TAREA REQUERIDA
Escribe la continuación del texto sobre el malestar de la civilización ante una posible guerra, empezando justo después de su última oración.

TEXTO SELECCIONADO
______________________________

Por. Boris Berenzon Gorn
En un momento en que se habla constantemente de una “posible guerra”, algunas de las lecturas actuales parecen responder a un llamado thanático, un impulso hacia la destrucción que, lejos de movilizarnos hacia una reflexión profunda, nos envilece. Este pesimismo cultural es una interpretación errónea de lo que verdaderamente está en juego. El malestar de la civilización no radica en la falta de energía de generaciones enteras, como muchos creen, sino en el desencuentro vital, en el abandono de propuestas que promuevan un compromiso real con el futuro. Hemos caído en la trampa de la gratificación inmediata, lo intrascendente y lo fácilmente digerido, un mundo superficial que elude la complejidad y la intensidad de vivir de forma plena. En este contexto, la posibilidad de un futuro pacífico no solo depende de soluciones rápidas, sino de una transformación profunda en la manera en que entendemos nuestra existencia colectiva, lejos de la ligereza que actualmente predomina. Estamos a dos generaciones de quienes vivieron la Segunda Guerra Mundial, sus cicatrices sus consecuencias sociales aún son vigentes y muchas de ellas irresolubles hagamos eco de una memoria fiel y contestaria a la guerra.

______________________________

REGISTROS PROPORCIONADOS
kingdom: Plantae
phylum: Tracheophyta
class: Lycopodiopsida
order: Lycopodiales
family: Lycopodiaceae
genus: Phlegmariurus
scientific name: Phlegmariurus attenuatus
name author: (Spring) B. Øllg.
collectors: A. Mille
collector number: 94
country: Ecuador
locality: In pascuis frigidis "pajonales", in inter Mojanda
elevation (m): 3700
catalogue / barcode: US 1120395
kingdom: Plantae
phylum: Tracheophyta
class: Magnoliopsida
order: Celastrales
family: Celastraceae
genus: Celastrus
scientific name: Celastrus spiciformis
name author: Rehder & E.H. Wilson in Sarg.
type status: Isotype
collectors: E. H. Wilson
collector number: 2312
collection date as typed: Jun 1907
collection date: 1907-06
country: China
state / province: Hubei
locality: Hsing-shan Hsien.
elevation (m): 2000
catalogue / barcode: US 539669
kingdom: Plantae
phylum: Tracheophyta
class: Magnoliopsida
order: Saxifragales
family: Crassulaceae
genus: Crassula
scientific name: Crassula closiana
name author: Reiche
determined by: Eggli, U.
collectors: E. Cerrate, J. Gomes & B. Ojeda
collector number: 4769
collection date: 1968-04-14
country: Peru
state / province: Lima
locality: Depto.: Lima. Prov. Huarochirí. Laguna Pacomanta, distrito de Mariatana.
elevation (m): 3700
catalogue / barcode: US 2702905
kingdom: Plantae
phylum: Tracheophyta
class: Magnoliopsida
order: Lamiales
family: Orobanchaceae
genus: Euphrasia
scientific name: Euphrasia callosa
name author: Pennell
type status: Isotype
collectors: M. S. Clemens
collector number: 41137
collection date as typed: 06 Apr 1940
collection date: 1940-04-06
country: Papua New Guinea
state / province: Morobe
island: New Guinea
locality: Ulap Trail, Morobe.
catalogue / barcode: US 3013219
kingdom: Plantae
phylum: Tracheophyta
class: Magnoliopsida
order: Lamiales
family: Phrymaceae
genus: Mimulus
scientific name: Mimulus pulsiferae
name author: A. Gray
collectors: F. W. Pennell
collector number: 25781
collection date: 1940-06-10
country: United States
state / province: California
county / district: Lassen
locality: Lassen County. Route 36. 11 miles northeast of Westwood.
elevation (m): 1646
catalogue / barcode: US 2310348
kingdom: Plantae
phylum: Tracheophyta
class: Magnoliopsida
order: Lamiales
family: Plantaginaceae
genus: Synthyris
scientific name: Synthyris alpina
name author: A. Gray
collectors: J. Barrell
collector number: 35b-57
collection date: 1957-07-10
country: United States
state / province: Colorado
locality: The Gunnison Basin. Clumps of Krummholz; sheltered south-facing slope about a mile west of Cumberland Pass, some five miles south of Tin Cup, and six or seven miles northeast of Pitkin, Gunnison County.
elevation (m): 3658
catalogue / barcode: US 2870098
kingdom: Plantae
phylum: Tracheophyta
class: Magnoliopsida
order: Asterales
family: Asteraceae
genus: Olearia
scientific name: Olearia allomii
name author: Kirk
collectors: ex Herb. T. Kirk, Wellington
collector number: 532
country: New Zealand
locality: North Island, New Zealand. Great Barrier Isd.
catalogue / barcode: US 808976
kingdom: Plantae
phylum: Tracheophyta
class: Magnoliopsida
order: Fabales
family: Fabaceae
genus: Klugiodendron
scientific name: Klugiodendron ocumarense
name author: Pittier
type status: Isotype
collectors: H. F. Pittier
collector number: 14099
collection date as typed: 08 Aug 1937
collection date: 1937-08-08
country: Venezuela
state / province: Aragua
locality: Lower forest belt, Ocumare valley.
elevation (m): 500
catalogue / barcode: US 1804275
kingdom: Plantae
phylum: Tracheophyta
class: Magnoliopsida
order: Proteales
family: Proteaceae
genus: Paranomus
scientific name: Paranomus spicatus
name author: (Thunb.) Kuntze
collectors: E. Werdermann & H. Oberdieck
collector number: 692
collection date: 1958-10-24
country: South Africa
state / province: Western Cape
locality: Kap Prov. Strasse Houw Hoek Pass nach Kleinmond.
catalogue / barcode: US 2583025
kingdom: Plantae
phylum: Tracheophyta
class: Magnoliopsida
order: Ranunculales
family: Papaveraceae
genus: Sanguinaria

______________________________

RESPUESTA DEL EJERCICIO
La cultura de y para la paz es el eje para la construcción de un futuro colectivo. La historia de la humanidad ha estado marcada por la constante presencia de la guerra. Este fenómeno, que ha ocasionado innumerables sufrimientos, divisiones y destrucción, también ha dado lugar a movimientos y pensamientos que abogan por la paz y la reconciliación. A pesar de los llamados a la paz, la guerra sigue siendo una respuesta frecuente a los conflictos, revelando la distancia entre quienes deciden la guerra y quienes la sufren directamente. Este fenómeno, presente en todos los tiempos, se ve reflejado, en la guerra de Ucrania, donde las tensiones geopolíticas globales continúan produciendo una crisis humana de dimensiones catastróficas. En este contexto, surge una reflexión vital ¿qué papel juega la cultura de paz en la construcción de un futuro colectivo donde la violencia no sea la respuesta?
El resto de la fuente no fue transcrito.